# Piranha Feeding



## Mattpersico98 (Sep 21, 2014)

Hey Guys, 
I plan on getting a 90 gallon tank setup with 9 piranhas, the guy selling it to me has been feeding the piranhas hikari pellets and live goldfish. I am thinking of changing this because going to the pet store once a week to buy 2 dozen goldfish is a bit much for me. I know they should have some live food, so I will feed them live food sometimes, like once a month or so. But, how do you guys feel about feeding them frozen or thawed out haddock. I read that it is good to feed them white meat fish, like haddock, so could this work or will they not eat it because they've been on a different diet.


----------



## BillD (Jun 5, 2006)

Should work. Years ago, Oshawa Aquarium had one that grew to 5 lbs, fed mostly beef heart. Pollack would be cheaper than haddock.
How big are these fish? A 90 seems awfully small for 9.


----------



## Mattpersico98 (Sep 21, 2014)

They are all 5-7 inches long. I don't think it will be a big deal as they have been living in the tank together for 2 yeas. I will get a larger tank as they get bigger, but for now I think this will be fine


----------



## Kimchi24 (Mar 22, 2013)

In all honesty, 9 is a great number to have. It really depends on the footprint and a 90 gallon just doesnt provide it. 9 fish at 5-7 inches is too much for 4 feet. I say, get a 6 foot tank and then they are good. I highly suggest upgrading soon. 
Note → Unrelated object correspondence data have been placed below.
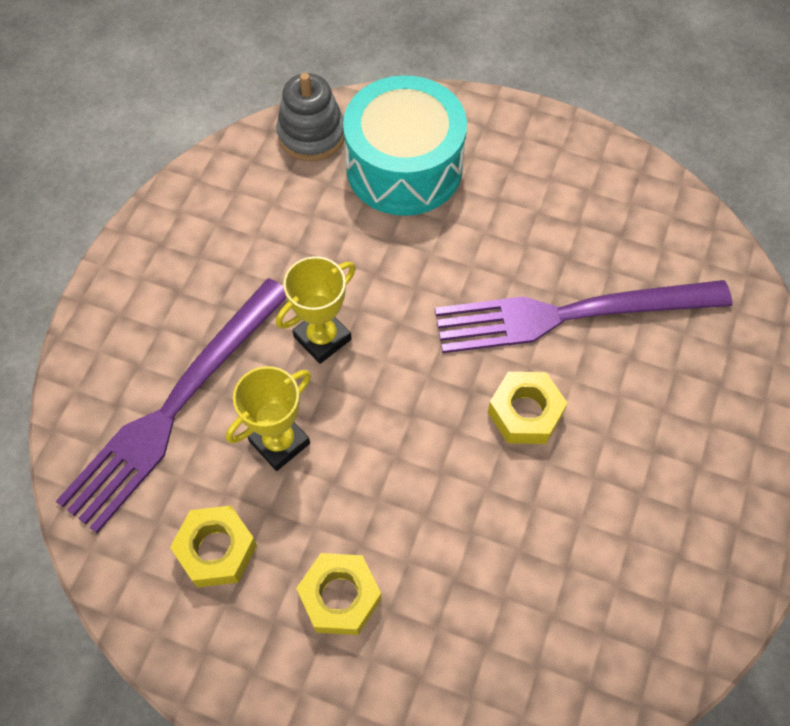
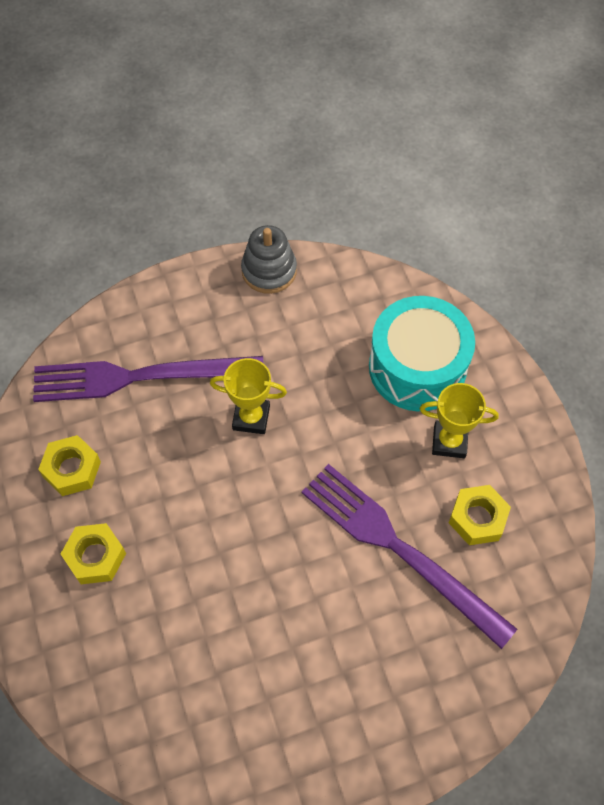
camera: 50 degrees right, 0 degrees up
yellow trophy [226,366,311,471] -> yellow trophy moved to [420,383,499,458]
grey stacking toy [276,73,344,161] -> grey stacking toy moved to [241,225,297,294]
yellow nut [488,372,567,444] -> yellow nut moved to [449,485,511,545]

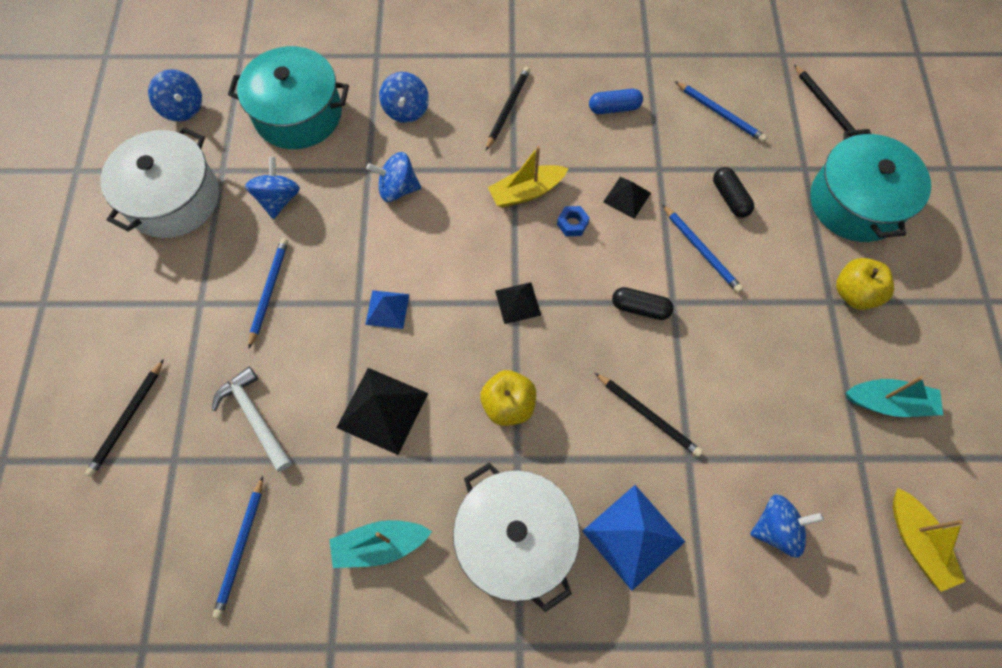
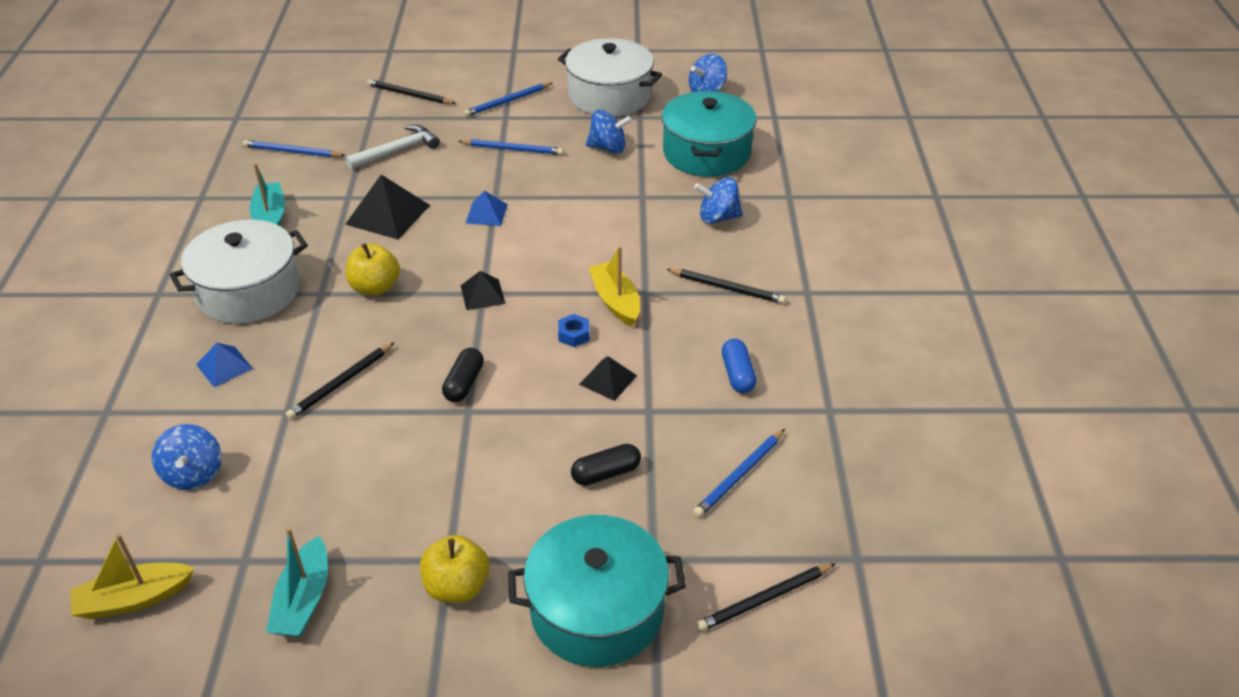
camera: 90 degrees right, 25 degrees down
blue spinning top [367,152,421,202] -> none
blue pyramid [582,485,685,591] -> blue pyramid [196,343,253,387], size x0.59
blue pencil [662,204,743,293] -> blue pencil moved to [464,83,552,117]

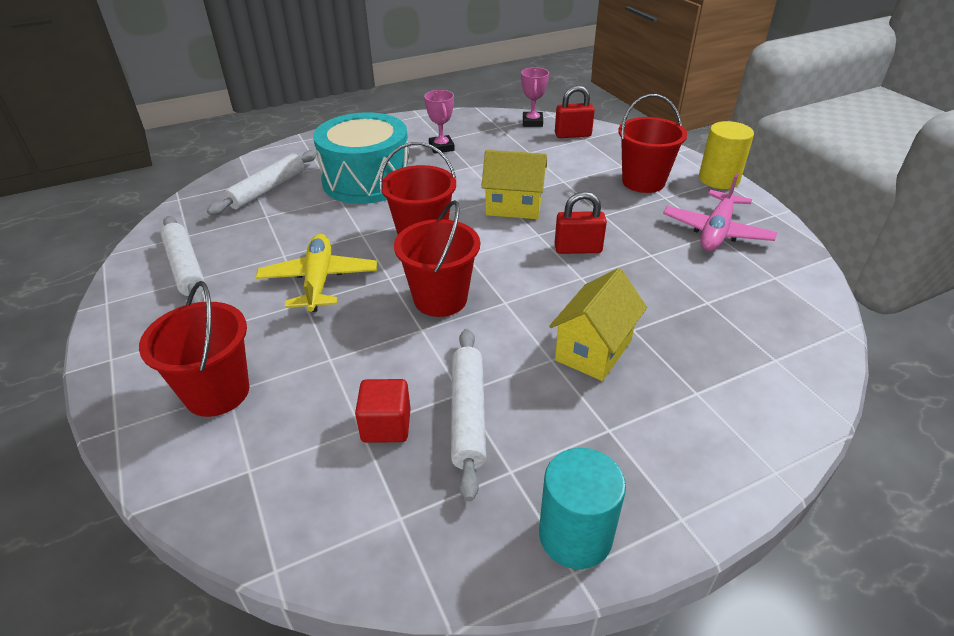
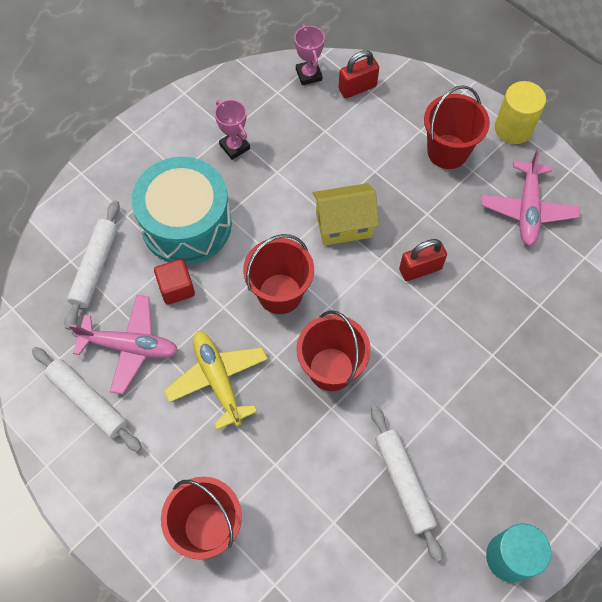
camera: 20 degrees left, 25 degrees up
red cube [355,379,411,443] -> red cube moved to [154,259,195,305]
yellow house [549,268,647,381] -> none
none -> pink plane [69,295,178,394]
Any who, I have done a LOT of research because I wanted to keep piranhas at a certain point of time. I have heard people giving them pellets but it is rare. The general consensus is tilapia. But realistically, any cheap whitefish you can find is good. Goldfish is not the best option for them. Unless you have a massive indoor pond for feeder breeding, feeding them live isnt going to cut it. Go for the haddock or any whitefish and supplement them on a different fish NOT GOLDFISH. perhaps, under your tank, place a breeding pair of convicts. They will breed and give u the occasional live feeder as a treat.


----------